### Required tasks
[a] List every word in the narrative about the British guy below that the narrator writes entirely in capital letters for emphasis, leaving out abbreviations.
[b] Extend the narrative about the British guy below, picking up after its final line.

### Text passage

I would say that between the two, the British Guy was definitely way more problematic. First of all, I was *wasted* when I picked him up. He followed a wasted girl who couldn’t stand up straight home just so he could fuck an American. That’s a problem!

That being said, I definitely 100% consented to most of our encounter. I definitely had a moment when we got into the cab like, “Oh, okay, I’m actually doing this right now. I am shitfaced AF and bringing this random stranger home with me just so I can say I fucked a British guy. Both of us are actually the problem here.”

The reason I saw he was overly-aggressive is because we got into bed and the first thing he did was get on top of me and say in the most passionate voice, “You want to be choked, don’t you? Yeah, I bet you just want to be choked out right now.”

No. Actually, I do not. I don’t know where this whole choking thing came from, but it’s not hot. You might as well ask me if I want to pretend I’m being murdered. Like, obviously not. I signed up for SEX, which is supposed to be about PLEASURE, not to box you in a fucking Muay Thai match.

And like, I don’t know where this came from, but somehow I just sat right up and said, “No. No, I do not. I don’t like that. Don’t put your hands on me like that.”

And then he didn’t. So he respected my right to consent, but honestly, who gets one minute into a makeout session and starts threatening to choke someone out?

What is this? Seriously. What the fuck is this?

Luckily, we got past that part. He did listen to me after that. I think he thinks he wants to tell a woman what to do, but really, he has no idea what he’s doing at all. This is why it took him 100 conquests to get one American. He doesn’t know what he wants.

Okay, so I definitely *tried* to let him be in charge after that, but all he did was like… collapse on top of me half heartedly and flop around like a fish that was just giving up on life. Like, “Well, I can’t violently attack you by the throat, and now I have no idea what to do, so I’m just gonna roll over and let you do whatever you want.”

This is why I call him a lion, right? Because he just went straight for the throat. And then when he didn’t have his lionesses there to help him take down the kill, he couldn’t do it and just… gave up.

Ugh.

Naturally, I dissociated for a moment because I was like, “Great, now I have to be the one in charge and I don’t even know what I like. I just know I don’t like this.”

And you know what he said to that? “You’re thinking about your Mexican guy right now, aren’t you?”

Like, wow, you’ve known me one whole hour and you’re already jealous of the random brown guy I fucked a month ago because deep down you already know he was better in bed. Like, are YOU thinking about the Mexican guy right now? Is this where all this weird “cuck” shit is coming from? You’ve been sexually repressing yourself for so many centuries that now all you can do is sit there and watch while the men who are actually in touch with their feelings make love to ladies the right way? Or would you rather just be with him yourself? Because I can just leave right now if that’s what you want. Or maybe I can be the one to watch? Maybe like make a sandwich? Or like… a fish and chip taco?

Bahahahahahahahahahahahahahaha. Sorry, I couldn’t resist there.

Then my next thought was, “This is why you like your little Asian girls, right? Because you think you can violently choke them out and they won’t say no to you or set boundaries or teach you acceptable behavior in the bedroom? They’ll just cook you dinner and rub your feet and make you think what you’re doing is okay because they want to trade in your British Pounds for Thai Baht on the Hong Kong Exchange.”

Right. I see this all very clearly now. Very clearly. So fucked up.

### Data provided
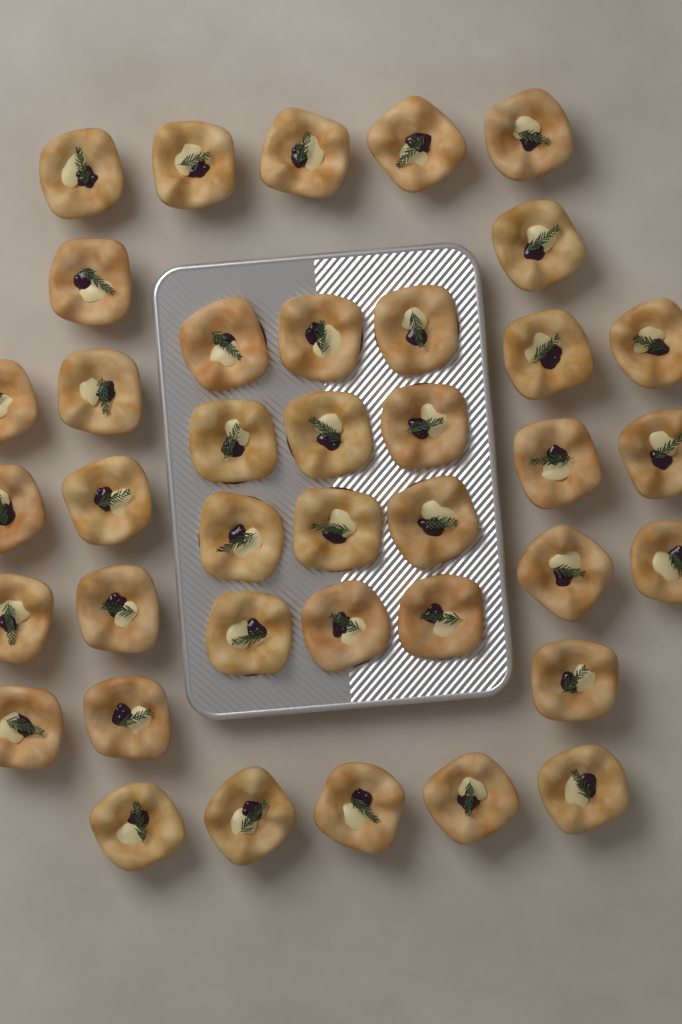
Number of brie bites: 39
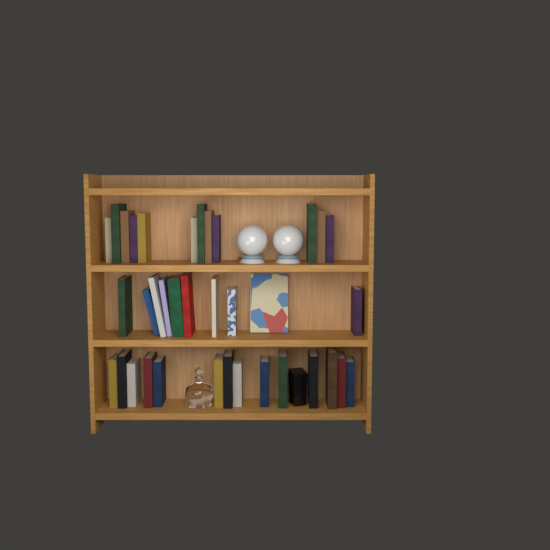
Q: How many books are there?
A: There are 36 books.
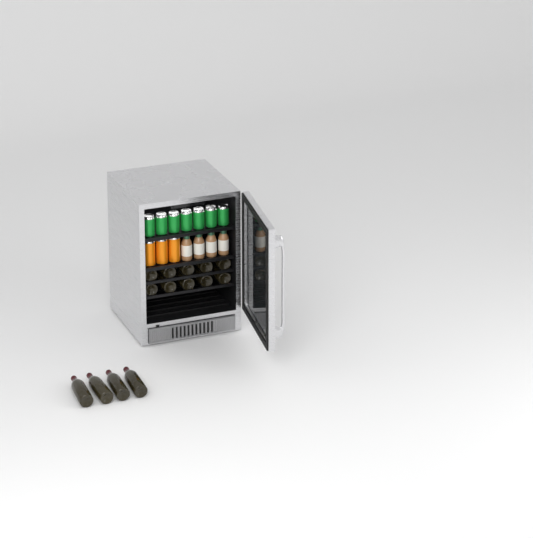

### The replies
[a] SEX, PLEASURE, YOU

[b]
And then he ruined the moment even more by talking about Donald Trump, which made me want to choke him out. I’m not into that at all. I just fantasize about choking anyone who talks about him in an admirable way.

So clearly we had to find a way to move forward with the sex without bringing violence into the equation. This is not what I meant when I said I liked my sex to be political.

None of this was a problem with the American guy, btw. He was a fucking unicorn. Someone trained him up good. Shoutout to that woman, whoever she is. Thank you for teaching him how to give orgasms instead of bruises. That’s all I’m saying.

So what’s crazy is that I somehow remember all of this even though I was out daydrinking with some random Australian before that. He was not hot. He just wanted to be my dad because I don’t have one and his daughters don’t speak to him anymore. It’s strange what brings people together something.

Anyway, that being said, there is part of my night that is just gone, but the blackout ended once I ate a grilled cheese and met the British guy. That’s when I woke up. Meeting him is a little blurry, but I remember everything that happened from the time we left the bar to when he left my apartment the next day. 100%. For sure. And I know myself well enough to know that I fully, 100% consented to bringing home a hot British Guy to fuck. I’m on that Trophy Game for sure. That’s why I have a whole Island of Lost Guys.

So I guess what I’m trying to write here right now is a SATC-style column about what to do when a guy wants to choke you in the bedroom and you definitely don’t want him to?

What a mess.

Okay so fast forward, the best solution I found was to do something I knew he wouldn’t like so I could get him to say “No,” with the same intensity as I previously had. Of course, I did it in a sneaky way where I slowly pushed his boundaries to the point where he said, “No, I don’t like that. Get that shit away from me.”

So that worked. Then I finally got him to stop talking Trump long enough to find a nice middle ground where we could have hot sex without violence or politics involved. Honestly, it was too much work for me, but I did it. I decolonized that bedroom and made that British wanker my bitch.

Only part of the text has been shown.